The first thing Peter Kirk wants you to know about him is that he'd rather you didn't know, or even ask.
"In life and baseball, I'm a big believer that your actions should speak, not interviews," he said.
Lately, however, it has become next to impossible for Kirk to stay out of the public eye. Quietly, he and his partners, Hugh Schindel and Terry Randall, have cornered the market on minor-league baseball in Maryland.
The owners, partners in Maryland Baseball Limited Partnership, own the Class AA Hagerstown Suns and the Class A Frederick Keys, both of which are affiliates of the Baltimore Orioles. In September, they expect to learn whether they will pull off the full house of minor-league baseball when two expansion Class AAA franchises are awarded. If successful, Kirk's group would put its team in the Annapolis-Bowie area.
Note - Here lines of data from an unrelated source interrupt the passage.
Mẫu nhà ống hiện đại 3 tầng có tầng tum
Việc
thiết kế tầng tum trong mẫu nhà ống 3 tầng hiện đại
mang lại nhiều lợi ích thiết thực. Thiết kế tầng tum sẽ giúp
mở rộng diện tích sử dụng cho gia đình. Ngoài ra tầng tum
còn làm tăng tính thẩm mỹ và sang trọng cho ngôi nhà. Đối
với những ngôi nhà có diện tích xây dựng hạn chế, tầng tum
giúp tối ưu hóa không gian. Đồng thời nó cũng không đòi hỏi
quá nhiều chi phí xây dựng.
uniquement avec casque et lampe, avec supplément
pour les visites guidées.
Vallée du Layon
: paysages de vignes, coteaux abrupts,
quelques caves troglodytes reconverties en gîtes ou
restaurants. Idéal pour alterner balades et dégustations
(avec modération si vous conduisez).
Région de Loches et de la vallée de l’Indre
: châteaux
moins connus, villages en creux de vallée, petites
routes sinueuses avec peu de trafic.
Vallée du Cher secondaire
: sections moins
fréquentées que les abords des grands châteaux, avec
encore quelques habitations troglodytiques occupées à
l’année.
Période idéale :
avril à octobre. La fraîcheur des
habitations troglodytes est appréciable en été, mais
How do you become a minor-league mogul? Here's one man's story.
Kirk, 44, heads a Columbia real-estate development company. He has played baseball and watched it, loving both. About 10 years ago, he stumbled upon a baseball book, "Good Enough to Dream," the subject of which was author Roger Kahn's travails as owner for a year of the Class A Utica (N.Y.) Blue Sox.
Kirk read the book. And it spoke to him.
"I came into the office raving about it," he said. "After two weeks, an associate said, 'I'm tired of hearing how great the minor leagues are. If you are interested, I know the owners of the Hagerstown Suns. Let me work out an introduction.' "
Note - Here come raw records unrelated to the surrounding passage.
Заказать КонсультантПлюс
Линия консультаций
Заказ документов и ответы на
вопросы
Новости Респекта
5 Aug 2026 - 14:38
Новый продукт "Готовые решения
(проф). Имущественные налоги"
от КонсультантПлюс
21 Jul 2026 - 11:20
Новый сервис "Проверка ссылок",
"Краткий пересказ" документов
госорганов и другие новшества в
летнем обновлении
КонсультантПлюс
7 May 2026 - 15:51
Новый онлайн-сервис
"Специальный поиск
Kirk met the Hagerstown owners who, it turned out, were not interested in selling. Then. Several years later, one investor was interested in getting out. Kirk finally had his in.
Kirk's role as minor-league entrepreneur has mushroomed since. He is the chairman of the board of the teams he owns. He also serves as spokesman. Randall, a Hagerstown accountant, handles money matters. Schindel, a paper-company executive, is president of the baseball partnership.
Kirk has had some memorable moments as team owner. Last month, President Bush attended a Frederick Keys game and sat with the owner. "It was very heavy at first. Then he started apologizing for imposing on the fans," Kirk said of that night.
More often, Kirk says, the thrill simply is being in baseball.
"There's tremendous satisfaction in just being a part of it," he said. "Occasionally, I'll be wandering through the stands. Someone will come up, shake my hand and say, 'Thanks for bringing baseball here.' Well, I only played a role. Still, what a great feeling."